[Data entries]
******************************

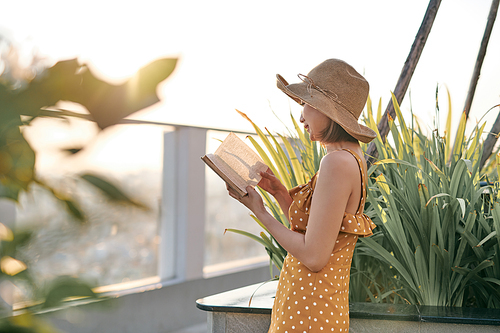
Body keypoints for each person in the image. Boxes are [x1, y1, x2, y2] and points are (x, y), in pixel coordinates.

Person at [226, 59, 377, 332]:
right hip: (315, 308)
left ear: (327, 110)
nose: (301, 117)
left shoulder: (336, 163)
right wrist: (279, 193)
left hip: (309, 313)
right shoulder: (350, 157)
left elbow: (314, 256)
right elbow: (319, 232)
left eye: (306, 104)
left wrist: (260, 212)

******************************

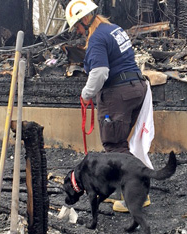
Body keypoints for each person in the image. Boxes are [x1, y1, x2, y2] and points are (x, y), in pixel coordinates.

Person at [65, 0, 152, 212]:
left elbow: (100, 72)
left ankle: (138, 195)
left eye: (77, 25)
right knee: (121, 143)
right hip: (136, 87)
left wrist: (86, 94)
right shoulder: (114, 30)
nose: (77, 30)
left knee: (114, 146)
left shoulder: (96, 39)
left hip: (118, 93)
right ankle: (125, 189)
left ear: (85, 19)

******************************

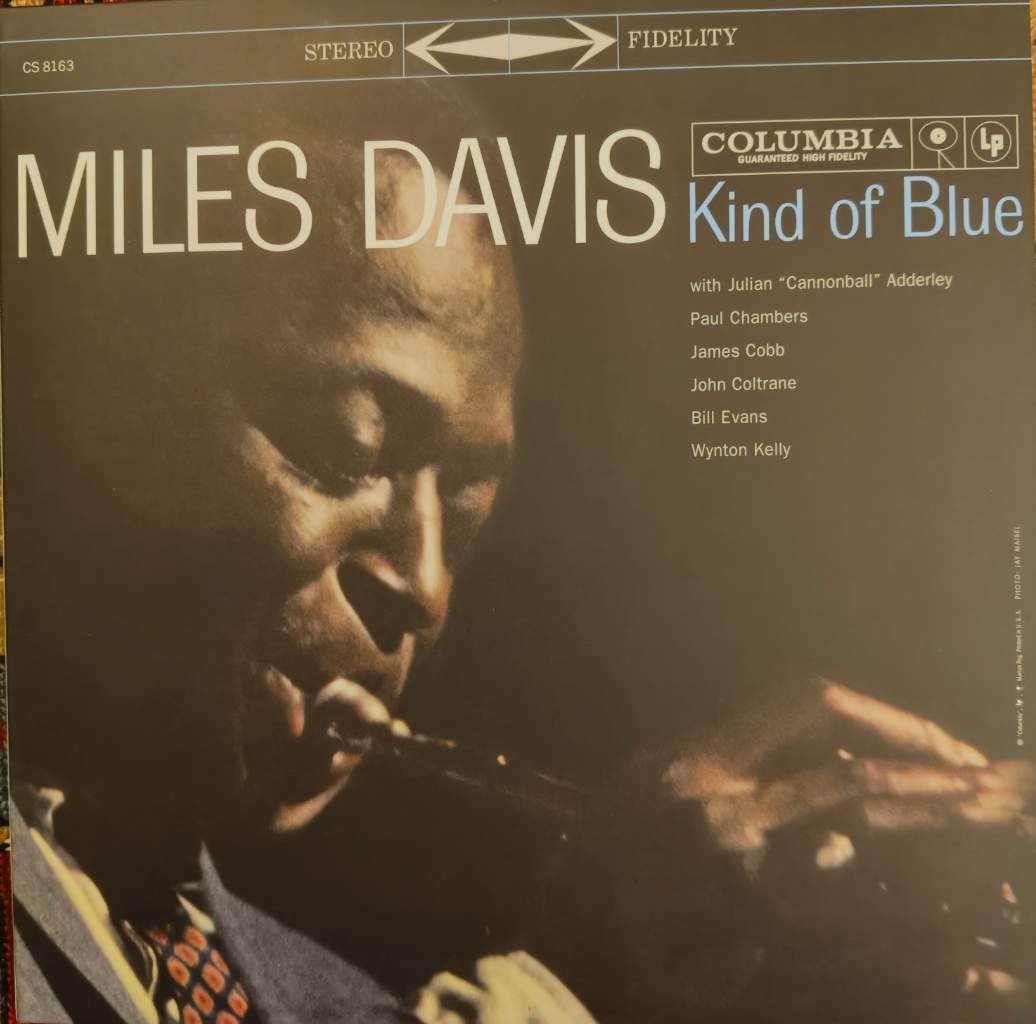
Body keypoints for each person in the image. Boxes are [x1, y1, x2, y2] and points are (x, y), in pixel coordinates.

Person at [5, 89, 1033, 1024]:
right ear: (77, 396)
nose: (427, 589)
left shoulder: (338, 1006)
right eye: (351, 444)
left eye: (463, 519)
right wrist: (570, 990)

******************************

Reproduce the lines of the entries above from the one with "nose: (301, 117)" to the one with "left wrist: (260, 212)", both included, exactly and without any other line.

- **EXERCISE OUTPUT**
nose: (301, 117)
left shoulder: (336, 163)
right wrist: (279, 193)
left hip: (309, 313)
right shoulder: (350, 157)
left elbow: (314, 256)
right elbow: (319, 232)
left eye: (306, 104)
left wrist: (260, 212)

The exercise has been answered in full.